The content of the Report
The Report should be divided into six separate sections which include a description of the relevant facts and how the facts were obtained in relation to the DPT transactions (‘Disclosed Arrangements’); an analysis of the applicable tax law and a proposal for the calculation and settlement of the amount of tax and associated penalties due. There should also be a signed declaration by a senior responsible officer within the group using the prescribed narrative and an annex listing the evidence that supports the facts referred to in the Report.
HMRC has provided a significant amount of information on what may be included in the Report but the detail required will depend on the level of complexity of the transactions. At a minimum you should include the following three areas in the Report:
- UK P&L information - for each UK entity for the relevant period, a P&L account split between external and internal transactions, with the internal transactions split further by transfer pricing policy. This segmented P&L information should tie in to the relevant financial statements.
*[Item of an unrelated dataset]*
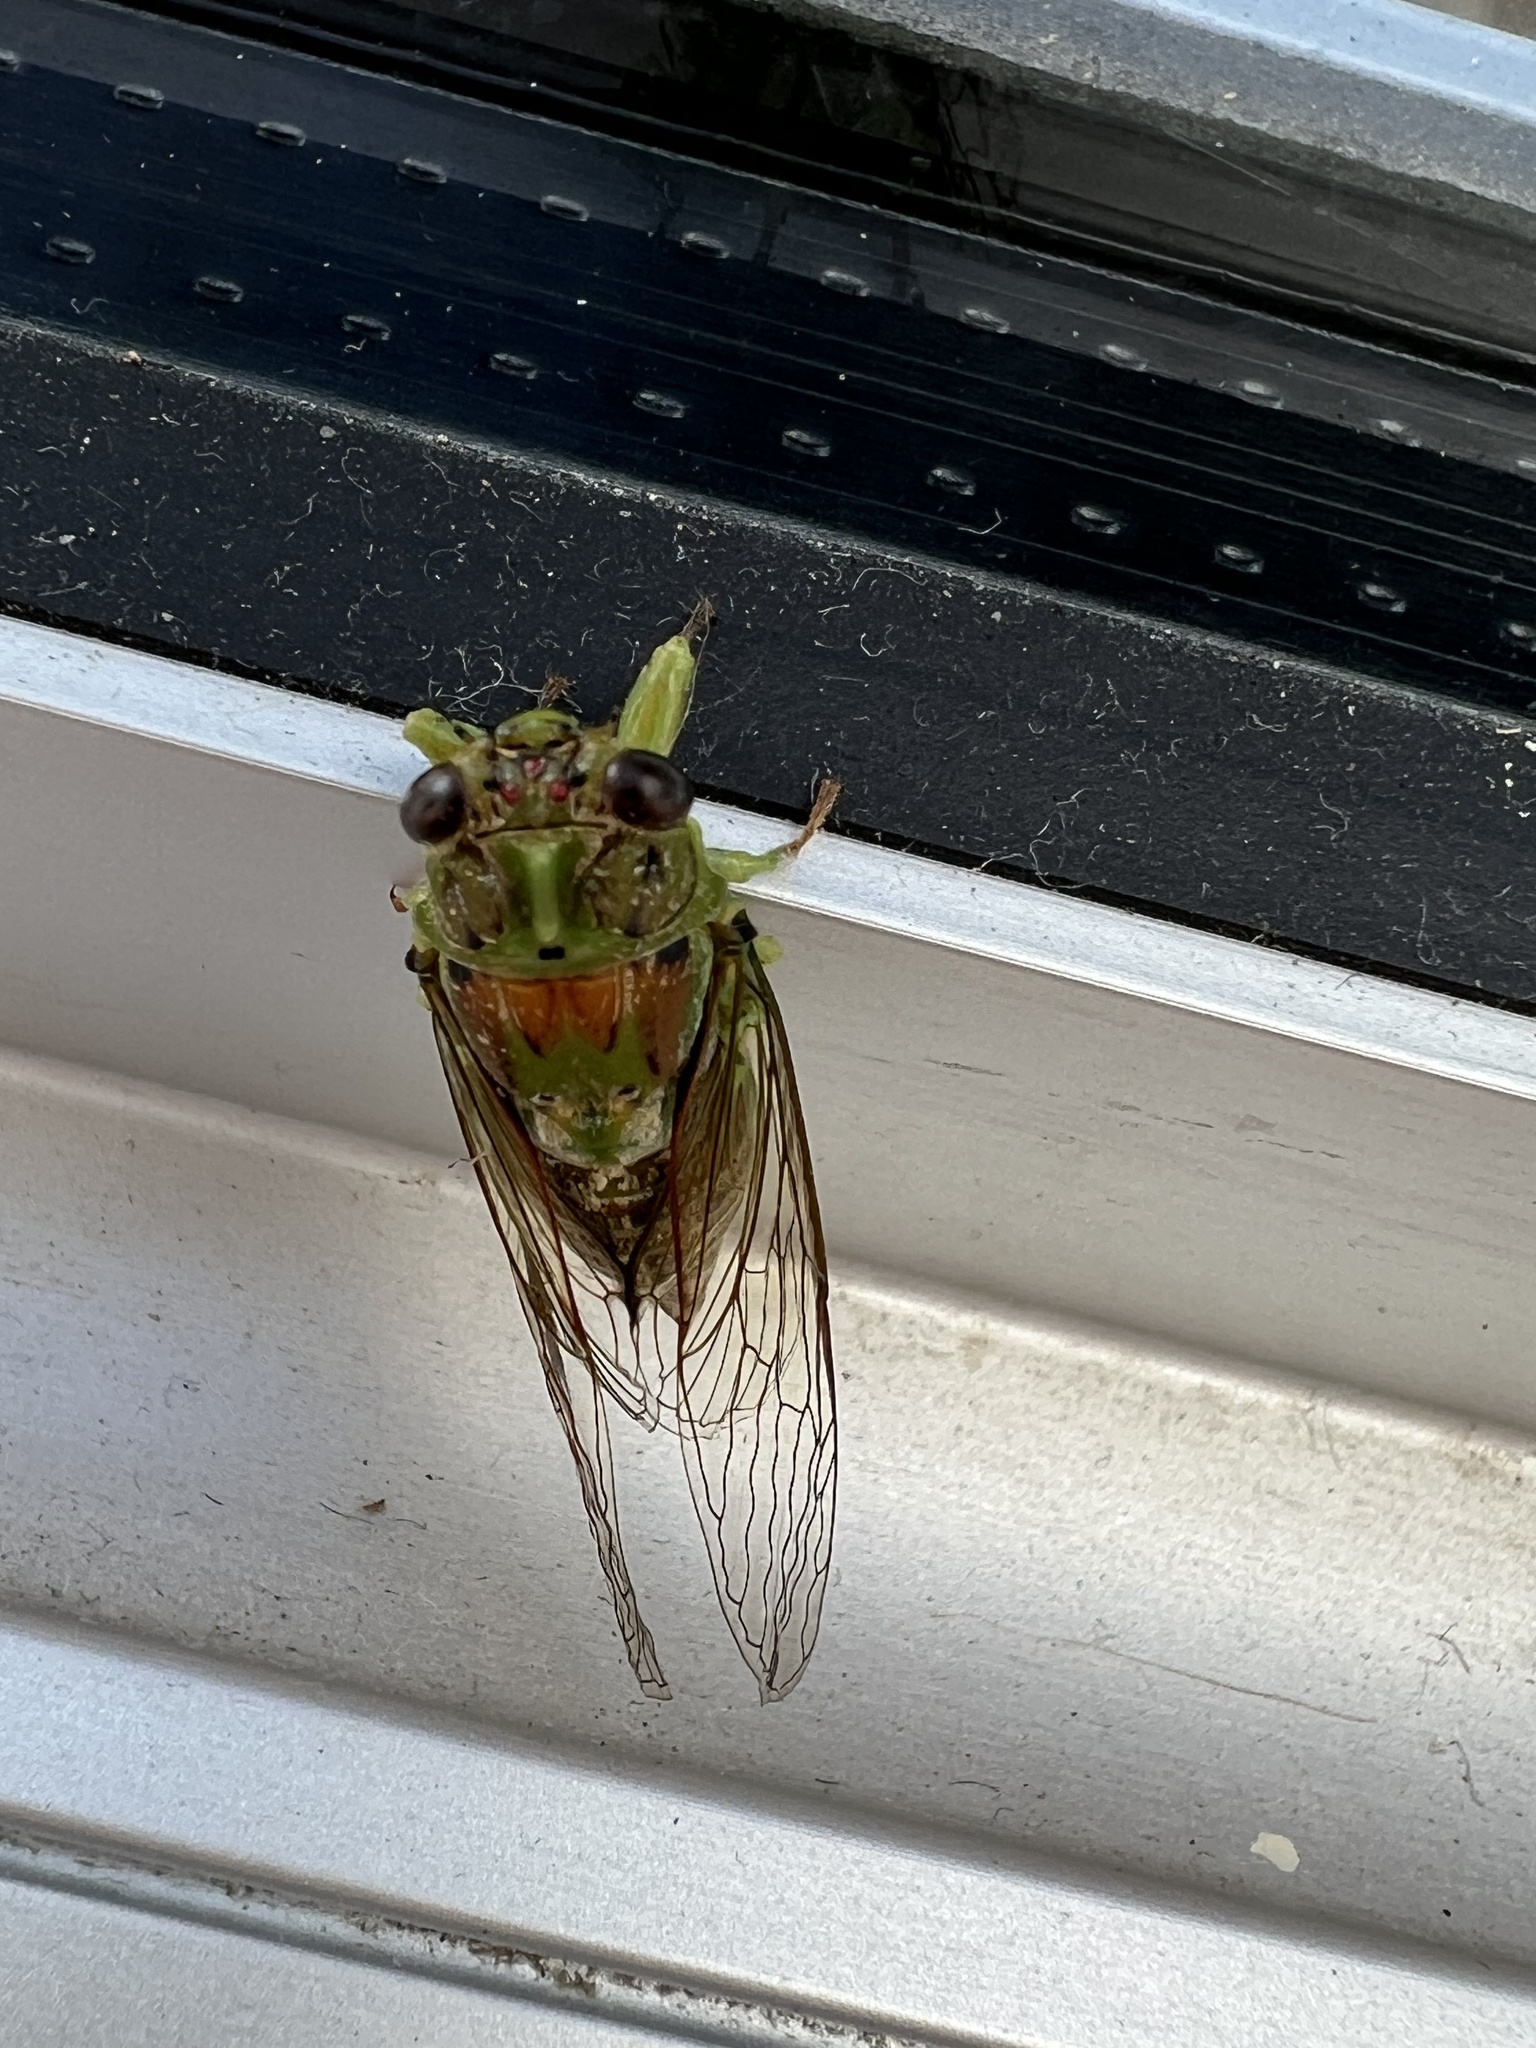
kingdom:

- Staff profiles – factual information on the number of staff members in each relevant location and the responsibilities that they have.
- Profile of non-UK entities - the profile of each overseas entity, including the operating profit profile, splitting out the different types of income and expenditure and making it clear where there are related party transactions.
On reviewing the Report, HMRC will be looking for other profit diversion risk areas, for example, company residence issues, withholding taxes, hybrid and other mismatches. It is therefore imperative that MNEs, alongside their advisors, thoroughly review the Report before submission to ensure that all relevant facts are presented correctly.
MNEs who consider it more likely than not that they have a DPT exposure could consider using this Facility to take advantage of an expedient process, access to specialist staff and reduced penalties.
The Report drafting process will certainly take up management time and incur costs. However, disclosure upfront using this Facility should provide some control over a DPT review process and could reduce time commitment when compared to a lengthy enquiry process.
What can S&W offer?
MNEs should only be using this Facility if there is a risk that their transfer pricing policies are not up to date or are not genuinely reflecting current commercial reality. As a first step S&W can therefore review existing arrangements and help the MNE decide whether to use the Facility. S&W can then help MNEs navigate the Facility and the associated reporting / payment processes and ensure that information presented to HMRC in the Report is fair and consistent with what has been requested by HMRC in both its Guidance and dialogue with S&W to date. Alternatively, the MNE should consider updating its transfer pricing documentation to minimise the exposure to DPT investigations by HMRC; S&W can also assist with this.
S&W have relevant experience in relation to transfer pricing and DPT enquiries and settlements and so are well placed to advise in this complex area.
By necessity, this briefing can only provide a short overview and it is essential to seek professional advice before applying the contents of this article. No responsibility can be taken for any loss arising from action taken or refrained from on the basis of this publication. Details correct at time of publication.